Monica, now 12, is another year older but is dismayed when her mum texts a photo and she 'hasn't changed a bit'. Her misery is compounded when she suspects Lara and Akira, also 12, of changing the subject of their conversation about spots and boys because they think that Monica isn't grown up enough to join in. When she sees her friends going out together later but not inviting her, she decides it’s because they don’t want to be seen with a little girl. She decides to show them just how grown up she can be. The rest of the friends are actually setting up a surprise party at school for Monica's birthday the next day. Tony watches Gabriel effortlessly pick up a crate of drinks that he couldn't budge and begins to compare his less developed arms with Gabriel's more muscular build. The following day, Monica is late for the bus. At the last minute she arrives but she's dressed up in her host mum's clothes, wears make up and is almost unrecognisable. Tony and everyone else on the bus ridicule her. At school, Monica is inconsolable. Lara and Akira try to help her see that she doesn't need to worry, and that she will develop at her own pace. They persuade her to come to class where she finds everyone waiting for her surprise party. Tony apologises and whispers his secret to Monica – he spent half the night doing weights trying to develop his muscles and now he can't even lift up a cup never mind a crate! They share a moment of recognition and Monica realises that she’s just fine the way she is.
- This clip is from:
- Growing Pains
- First broadcast:
- 16 May 2012
This clip can be used as a stimulus to discuss self-image and self-confidence in boys and girls, and is useful to be able to re-enforce the fact that different children develop at different stages. Within these clips it poses questions to the listener to get the children to interact with the clip by answering them.
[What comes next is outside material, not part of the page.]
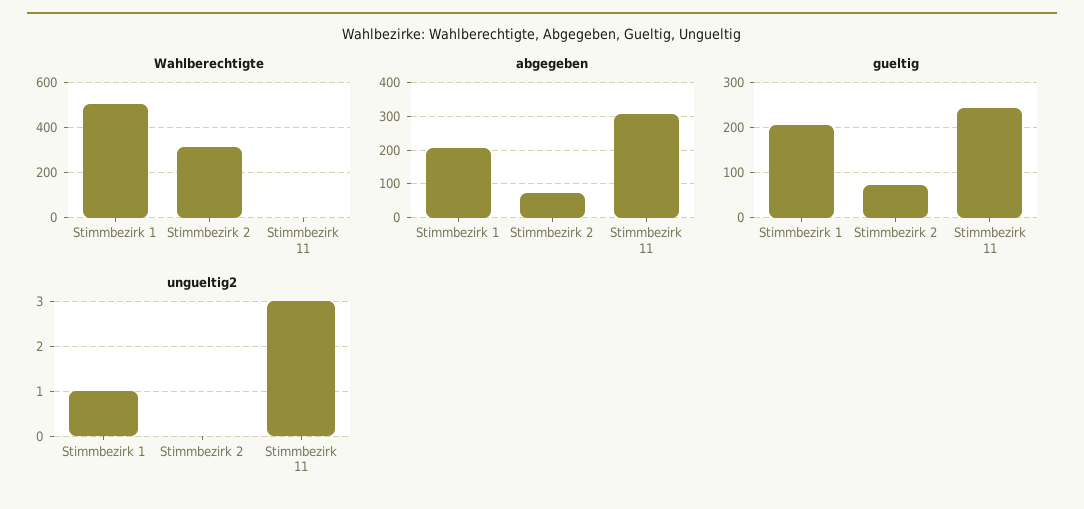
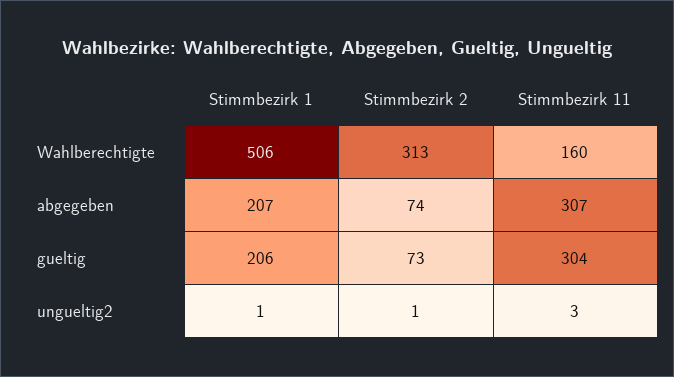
Wahlberechtigte, Stimmbezirk 11: 0 -> 160
gueltig, Stimmbezirk 11: 240 -> 304
ungueltig2, Stimmbezirk 2: 0 -> 1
Then pose questions to promote discussion and develop understanding about growing like "Why do you think Monica wasn’t not happy? How have you changed from last year? Do you think everyone changes at the same time? Why do people change? How do you think you would feel if you were Monica or someone else that doesn’t feel like they have changed? What could you do to be a good friend and support someone who might feel the same way as Monica?" Talk to the children about trying to see the bigger picture before responding straight away and to be understanding to others.